### Supplied material
════════

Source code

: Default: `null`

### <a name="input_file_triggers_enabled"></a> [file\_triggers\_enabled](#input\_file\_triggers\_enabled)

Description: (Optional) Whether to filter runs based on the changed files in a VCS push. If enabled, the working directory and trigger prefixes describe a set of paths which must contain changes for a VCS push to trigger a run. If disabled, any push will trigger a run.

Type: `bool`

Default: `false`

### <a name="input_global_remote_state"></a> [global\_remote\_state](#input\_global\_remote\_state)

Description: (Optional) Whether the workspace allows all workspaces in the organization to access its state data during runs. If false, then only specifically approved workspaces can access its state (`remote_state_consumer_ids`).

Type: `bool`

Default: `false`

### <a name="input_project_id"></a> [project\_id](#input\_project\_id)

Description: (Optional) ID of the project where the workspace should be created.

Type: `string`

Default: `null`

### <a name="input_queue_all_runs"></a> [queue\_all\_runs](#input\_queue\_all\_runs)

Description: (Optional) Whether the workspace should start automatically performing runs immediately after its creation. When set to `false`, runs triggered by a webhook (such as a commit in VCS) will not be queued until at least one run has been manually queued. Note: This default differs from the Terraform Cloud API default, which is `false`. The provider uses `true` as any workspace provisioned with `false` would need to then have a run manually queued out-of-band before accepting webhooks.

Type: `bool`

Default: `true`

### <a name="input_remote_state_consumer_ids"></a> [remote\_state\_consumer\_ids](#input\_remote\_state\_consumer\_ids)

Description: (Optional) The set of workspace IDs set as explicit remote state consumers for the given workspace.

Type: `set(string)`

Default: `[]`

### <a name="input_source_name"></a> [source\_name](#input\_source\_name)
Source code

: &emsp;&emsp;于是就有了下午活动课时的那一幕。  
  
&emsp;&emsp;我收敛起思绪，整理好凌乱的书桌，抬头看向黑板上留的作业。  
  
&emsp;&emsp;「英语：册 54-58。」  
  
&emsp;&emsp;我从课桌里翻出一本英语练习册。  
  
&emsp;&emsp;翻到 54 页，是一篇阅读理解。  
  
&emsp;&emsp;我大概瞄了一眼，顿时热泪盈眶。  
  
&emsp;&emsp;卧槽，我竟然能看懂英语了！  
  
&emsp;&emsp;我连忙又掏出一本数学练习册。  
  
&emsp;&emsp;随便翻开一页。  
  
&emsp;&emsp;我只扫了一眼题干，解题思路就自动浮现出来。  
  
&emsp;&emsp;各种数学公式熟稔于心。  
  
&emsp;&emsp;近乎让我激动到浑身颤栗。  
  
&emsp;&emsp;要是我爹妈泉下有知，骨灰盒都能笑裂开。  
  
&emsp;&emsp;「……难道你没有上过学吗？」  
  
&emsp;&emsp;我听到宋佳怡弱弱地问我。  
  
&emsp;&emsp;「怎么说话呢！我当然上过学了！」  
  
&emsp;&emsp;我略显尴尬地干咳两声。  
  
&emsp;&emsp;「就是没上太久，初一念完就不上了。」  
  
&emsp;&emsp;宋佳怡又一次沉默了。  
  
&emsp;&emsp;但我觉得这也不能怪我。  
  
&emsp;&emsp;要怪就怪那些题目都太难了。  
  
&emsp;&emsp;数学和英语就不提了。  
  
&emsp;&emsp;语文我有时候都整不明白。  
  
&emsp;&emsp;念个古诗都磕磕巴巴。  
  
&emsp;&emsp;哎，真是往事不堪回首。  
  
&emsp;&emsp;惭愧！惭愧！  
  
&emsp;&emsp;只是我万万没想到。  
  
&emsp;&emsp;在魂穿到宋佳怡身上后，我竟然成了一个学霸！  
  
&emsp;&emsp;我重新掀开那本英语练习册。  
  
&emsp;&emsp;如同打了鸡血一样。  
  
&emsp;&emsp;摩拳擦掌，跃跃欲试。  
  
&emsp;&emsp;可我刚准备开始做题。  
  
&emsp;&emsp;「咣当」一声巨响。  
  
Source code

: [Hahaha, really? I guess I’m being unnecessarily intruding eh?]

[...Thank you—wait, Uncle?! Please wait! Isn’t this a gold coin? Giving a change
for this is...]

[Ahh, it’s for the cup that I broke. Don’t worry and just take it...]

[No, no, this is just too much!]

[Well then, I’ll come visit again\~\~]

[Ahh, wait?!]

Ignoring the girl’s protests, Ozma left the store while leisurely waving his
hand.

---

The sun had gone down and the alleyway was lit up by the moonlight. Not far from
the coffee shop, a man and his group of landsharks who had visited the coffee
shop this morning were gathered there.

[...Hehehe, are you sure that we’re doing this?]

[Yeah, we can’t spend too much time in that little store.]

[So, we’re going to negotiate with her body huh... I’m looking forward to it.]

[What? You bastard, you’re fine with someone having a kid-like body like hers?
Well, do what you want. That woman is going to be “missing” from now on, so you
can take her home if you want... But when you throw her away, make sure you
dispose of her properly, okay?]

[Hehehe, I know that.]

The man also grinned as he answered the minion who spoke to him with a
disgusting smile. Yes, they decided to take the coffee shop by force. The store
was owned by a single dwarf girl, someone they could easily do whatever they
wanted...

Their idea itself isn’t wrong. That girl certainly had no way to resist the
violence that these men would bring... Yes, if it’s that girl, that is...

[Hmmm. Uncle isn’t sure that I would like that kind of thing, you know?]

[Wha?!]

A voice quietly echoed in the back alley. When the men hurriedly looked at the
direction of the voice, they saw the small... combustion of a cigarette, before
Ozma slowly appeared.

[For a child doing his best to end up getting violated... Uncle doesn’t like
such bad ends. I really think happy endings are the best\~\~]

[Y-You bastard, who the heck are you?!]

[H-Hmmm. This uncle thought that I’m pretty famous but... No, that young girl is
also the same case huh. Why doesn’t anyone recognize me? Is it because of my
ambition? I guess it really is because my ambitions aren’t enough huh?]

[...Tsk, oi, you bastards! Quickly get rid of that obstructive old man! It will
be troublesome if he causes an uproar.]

════════

### Exercise prompt
Which lines in the items above contain the word "would"? Copy out each one in full.

### Written answer
Description: (Optional) Whether the workspace should start automatically performing runs immediately after its creation. When set to `false`, runs triggered by a webhook (such as a commit in VCS) will not be queued until at least one run has been manually queued. Note: This default differs from the Terraform Cloud API default, which is `false`. The provider uses `true` as any workspace provisioned with `false` would need to then have a run manually queued out-of-band before accepting webhooks.
violence that these men would bring... Yes, if it’s that girl, that is...
[Hmmm. Uncle isn’t sure that I would like that kind of thing, you know?]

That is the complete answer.